At home, we played some Monkey in the Middle (inside), and even though it was freezing, I suggested we go outside. My granddaughter, 7, wanted to play soccer.

It took a little convincing to get them to wear at least a fleece jacket and hats. We kicked the ball a bit in the yard.

Hand-knitted hats

Returning inside, I asked if they wanted to play some games. Often the 9-year-old ensconces himself in Legos; the 7 plays with me a little, and the 5, hovers around, observing. I can still read aloud to him and his sister, especially while they’re eating dinner.

Lately, their games have become very complicated. Too hard to teach me. Too many pieces, requiring lots of time. Gone are the days of a few rounds of Connect Four or Uno. Now it’s intensive board games. Dominion, for one.

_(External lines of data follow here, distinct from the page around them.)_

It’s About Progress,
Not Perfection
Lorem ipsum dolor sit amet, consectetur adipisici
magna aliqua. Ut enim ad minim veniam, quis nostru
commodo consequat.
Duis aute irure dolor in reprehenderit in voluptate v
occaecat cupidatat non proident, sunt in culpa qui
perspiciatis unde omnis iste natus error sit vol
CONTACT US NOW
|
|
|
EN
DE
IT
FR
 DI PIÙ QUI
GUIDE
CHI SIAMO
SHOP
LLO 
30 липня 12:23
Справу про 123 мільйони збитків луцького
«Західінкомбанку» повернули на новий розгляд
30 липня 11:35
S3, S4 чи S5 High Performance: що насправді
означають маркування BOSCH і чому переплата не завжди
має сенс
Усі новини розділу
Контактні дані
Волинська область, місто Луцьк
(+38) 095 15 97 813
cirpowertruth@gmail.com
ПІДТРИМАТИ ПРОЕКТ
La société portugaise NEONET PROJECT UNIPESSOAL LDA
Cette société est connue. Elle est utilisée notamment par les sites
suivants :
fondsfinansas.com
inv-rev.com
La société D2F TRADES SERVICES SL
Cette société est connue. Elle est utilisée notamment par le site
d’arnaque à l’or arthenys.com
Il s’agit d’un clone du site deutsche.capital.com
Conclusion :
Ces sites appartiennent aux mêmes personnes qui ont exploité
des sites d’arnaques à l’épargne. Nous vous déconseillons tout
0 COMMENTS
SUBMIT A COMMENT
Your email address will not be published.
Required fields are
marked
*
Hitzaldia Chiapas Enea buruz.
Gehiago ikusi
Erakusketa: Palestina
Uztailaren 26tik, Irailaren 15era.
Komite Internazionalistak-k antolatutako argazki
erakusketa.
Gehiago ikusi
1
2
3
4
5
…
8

At an impasse, I suggested a lifelong favorite of mine, Scrabble.

We agreed to play an open board and not keep score. Even the eldest joined in. I explained the rules and taught a few strategies. We consulted a dictionary a couple times. We traded letters and helped each other. By the time the letter bag was nearly empty, they’d grown tired of the game and we put it away.

But the seed’s been planted. I have another game that I can play with them and in time, they’ll certainly overtake my abilities.